Dancing

iVillage Member
Registered: 09-26-2005
Dancing
14
Wed, 11-30-2005 - 12:09am
Okay, so my boyfriend and I have been dating for over 4 years. Everything is pretty good in our relationship, except one thing. When he goes out to the bar he dances, with every and any girl possible. And it seems like everytime he goes out, we fight about this subject, over and over. And I mean it isn't just "dancing", it is dirty dancing, slow dancing, pretty much every dancing imaginable. He says he just does it cuz he likes to dance, which he does, but I don't think he should have the right to do that and for me not to get mad about it. Am I just overreacting? Do other "committed" guys do this? Is this normal? Please help!!

Pages

iVillage Member
Registered: 12-02-2005
In reply to: mshanahan10
Fri, 12-02-2005 - 5:06am
Why are you not dancing with your man when you are out? Is there other issues, like him getting phone numbers or constantly cheating? What are you doing while all this dancing is going on? Maybe you should get up and dance the lambada with some guy just to show him how it feels. But if everything else is cool in your relationship and you are reaping the benefits from all that dancing when you get home, I say dance with your man more, concentrate on having a good time when you go out and maybe tease him a little with some fancy footwork of your own.
iVillage Member
Registered: 10-21-2004
In reply to: mshanahan10
Fri, 12-02-2005 - 1:42pm

You're welcome! Yes, some people truly DO just like to dance. Personally, I LOVE to dance! If I had a BF who had a problem with that, I would have a problem with it. I would, of course, listen to his concerns and take them into consideration, but ... if it caused repeated problems, when I know that I'm not doing anything other dancing and enjoying myself, then ... yes, I would have a problem with that ... because, that means for whatever reason, he isn't trusting that it's just DANCING because I enjoy it. And without trust, that's a fundamental element lacking or damaged in the relationship.

However, I'm also open-minded and can see things from all sides. As a woman, it's easy for me to go out dancing ... with my girlfriends. I don't have to dance with other guys, because well ... it's more acceptable for girls to dance with girls. Right?

But, how many guys (straight guys, that is) are into dancing with other guys? NOT MANY! ha. That's a little "unmacho," kwim?

So, his options are ... dance alone ... or dance with other girls ... or dance with YOU!

I do see compromises that can be made here. If it's something he TRULY enjoys, as it seems to be, try to enjoy it more WITH him.

If you aren't that into going out dancing, perhaps you guys can take some couples dance classes together?
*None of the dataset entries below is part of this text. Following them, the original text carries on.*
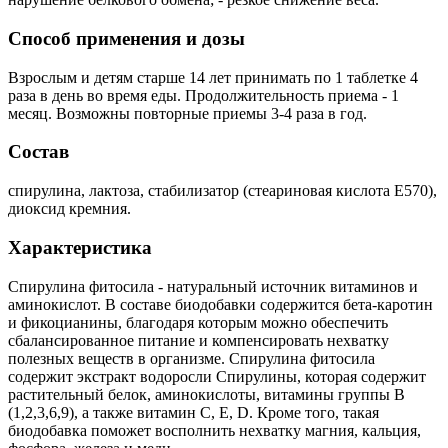
Способ применения и дозы
Взрослым и детям старше 14 лет принимать по 1 таблетке 4
раза в день во время еды. Продолжительность приема - 1
месяц. Возможны повторные приемы 3-4 раза в год.
Состав
спирулина, лактоза, стабилизатор (стеариновая кислота Е570),
диоксид кремния.
Характеристика
Спирулина фитосила - натуральный источник витаминов и
аминокислот. В составе биодобавки содержится бета-каротин
и фикоцианины, благодаря которым можно обеспечить
сбалансированное питание и компенсировать нехватку
полезных веществ в организме. Спирулина фитосила
содержит экстракт водоросли Спирулины, которая содержит
растительный белок, аминокислоты, витамины группы В
(1,2,3,6,9), а также витамин С, Е, D. Кроме того, такая
биодобавка поможет восполнить нехватку магния, кальция,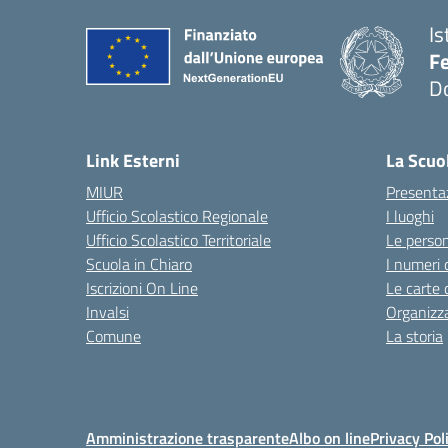
Is
F
D
— 
Link Esterni
La Scuo
MIUR
Presenta
Ufficio Scolastico Regionale
I luoghi
Ufficio Scolastico Territoriale
Le perso
Scuola in Chiaro
I numeri 
Iscrizioni On Line
Le carte 
Invalsi
Organizz
Comune
La storia
Amministrazione trasparente
Albo on line
Privacy Pol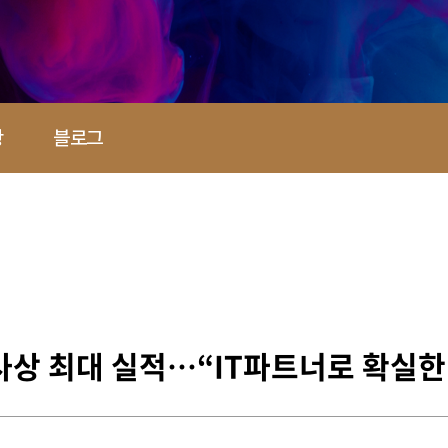
항
블로그
 사상 최대 실적…“IT파트너로 확실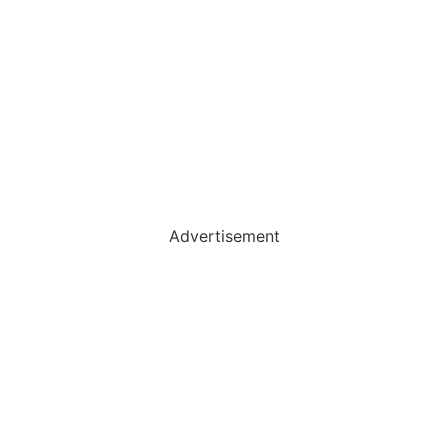
Advertisement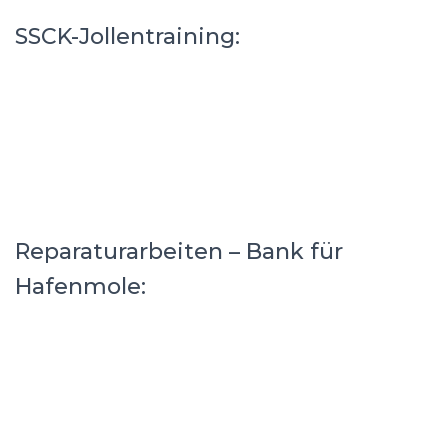
SSCK-Jollentraining:
Reparaturarbeiten – Bank für
Hafenmole: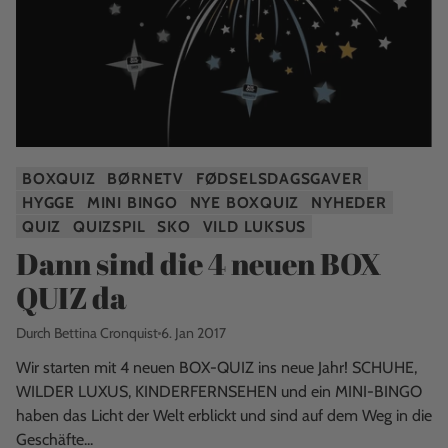
BOXQUIZ
BØRNETV
FØDSELSDAGSGAVER
HYGGE
MINI BINGO
NYE BOXQUIZ
NYHEDER
QUIZ
QUIZSPIL
SKO
VILD LUKSUS
Dann sind die 4 neuen BOX
QUIZ da
Durch Bettina Cronquist
6. Jan 2017
Wir starten mit 4 neuen BOX-QUIZ ins neue Jahr! SCHUHE,
WILDER LUXUS, KINDERFERNSEHEN und ein MINI-BINGO
haben das Licht der Welt erblickt und sind auf dem Weg in die
Geschäfte...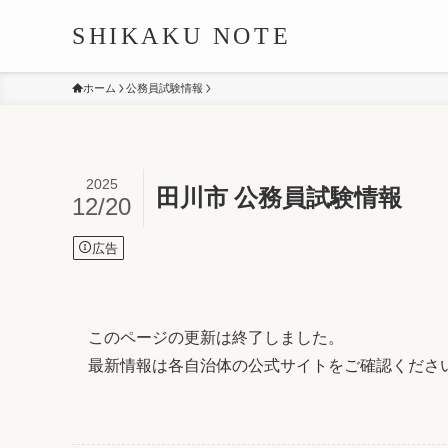
SHIKAKU NOTE
ホーム
公務員試験情報
2025
田川市 公務員試験情報
12/20
広告
このページの更新は終了しました。
最新情報は各自治体の公式サイトをご確認くださ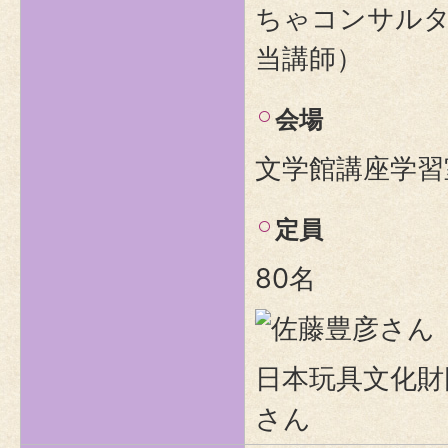
ちゃコンサル
当講師）
会場
文学館講座学習
定員
80名
日本玩具文化財
さん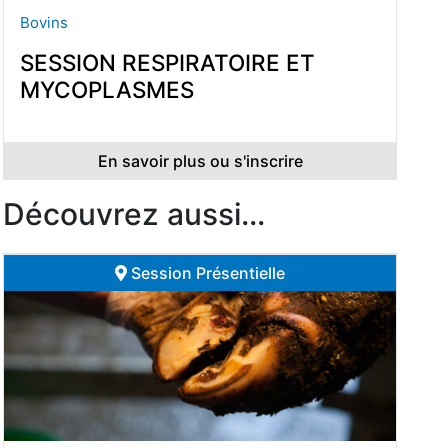
Bovins
SESSION RESPIRATOIRE ET
MYCOPLASMES
En savoir plus ou s'inscrire
Découvrez aussi...
Session Présentielle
Swing dancing, for example, is a TON of fun and something you could learn together.

iVillage Member
Registered: 04-15-2003
In reply to: mshanahan10
Sat, 12-10-2005 - 2:30pm
Yes, the person you're involved with should definitely respect your needs and give your feelings prime consideration!
,
,
iVillage Member
Registered: 05-31-2005
In reply to: mshanahan10
Sat, 12-10-2005 - 6:06pm

I loveeeeeeeee to dance. I've had bf's that didn't. But I would not dance with other guys. I would stand with them and dance alone but next to them. THe simple fact is he's not respecting boundaries. My ex-husband used to flirt with all the girls when he was drunk and I forgave it. A few months into the marriage, I realized he didn't have too much respect for me, period. Had I payed attention, I would have noticed those signs.


Not to say your guy is the same, but look at his actions... anywhere else that he shows a lack of respect?